**Complete the following**
a) In the page-level text extractions below, substitute "erős" for every occurrence of "masszív", leaving everything else unchanged.
b) Pick up the blog post on site search suggestions from the point at which it stops.

**Document segment**
══════════════════════════════

Or, What Wolfram Alpha Does Completely Wrong
In my last post, Three Types of Searches, I proposed that there are three distinct behaviors of search, and that each behavior has its own optimal results formatting. Understanding these different search behaviors and thinking specifically about existing search tools and implementations of search suggestions has led me to this thesis:
Your site search should offer rich search suggestions if any of your users are using it for shortcut searches—and they probably are. This means not only should you make sure that you implement search suggest/assist in the first place (search suggest is the auto-complete drop-down that appears as you type in the search box), but it should also be more than just a basic text list. In fact, it should take formatting cues from the best practices of targeted search results. Does your site have entities—products, people, classes, etc.—that people might be searching for or returning to? Your search logs should confirm whether or not people are ever entering specific entity names into search. If yes, then you are doing your site a disservice if you have not implemented well thought-out search suggestions. Four points have led me to this conclusion.

══════════════════════════════

Page-level text extractions
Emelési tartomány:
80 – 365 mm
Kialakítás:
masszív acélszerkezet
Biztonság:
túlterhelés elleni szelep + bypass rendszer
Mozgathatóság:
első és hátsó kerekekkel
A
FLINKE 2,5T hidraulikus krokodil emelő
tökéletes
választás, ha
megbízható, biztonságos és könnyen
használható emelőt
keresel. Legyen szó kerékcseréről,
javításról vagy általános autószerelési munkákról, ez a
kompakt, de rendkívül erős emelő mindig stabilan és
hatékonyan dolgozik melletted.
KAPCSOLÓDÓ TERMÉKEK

══════════════════════════════

**Results for the exercise**
a)
Emelési tartomány:
80 – 365 mm
Kialakítás:
erős acélszerkezet
Biztonság:
túlterhelés elleni szelep + bypass rendszer
Mozgathatóság:
első és hátsó kerekekkel
A
FLINKE 2,5T hidraulikus krokodil emelő
tökéletes
választás, ha
megbízható, biztonságos és könnyen
használható emelőt
keresel. Legyen szó kerékcseréről,
javításról vagy általános autószerelési munkákról, ez a
kompakt, de rendkívül erős emelő mindig stabilan és
hatékonyan dolgozik melletted.
KAPCSOLÓDÓ TERMÉKEK

b)
First, search suggestions steer people away from the dreaded “No Results Found” page by helping users avoid typos or terms that differ from the site’s terminology. In addition, they may surface options the user didn’t even know were available. In this way, a search assist increases findability of items. (Side note: I think search assists could also be enhanced to improve re-finding. I like the way Firefox puts my previously entered search terms above the matching Google suggestions, for example. What if clicking inside the search box immediately opened the suggestions area—before I start typing—with the last five entities I viewed on the site?)
Second, if the user finds a match in the suggestions, clicking on it eliminates at least one page from the navigation process and gets the user to the optimal experience faster. Even if you’ve designed a nice shortcut search result module for every item, I would bet that your product or entity pages are a better experience. As long as your business isn’t in search advertising, skipping the search results page benefits everyone. In addition, it’s unlikely that your site has navigation pointing directly to entity pages. In order to browse to an item, a user would probably have to first choose the correct category from the nav and then find the desired item from there. Displaying entities in the search suggest gets around that problem by essentially enhancing your search box with an item-level navigation dropdown.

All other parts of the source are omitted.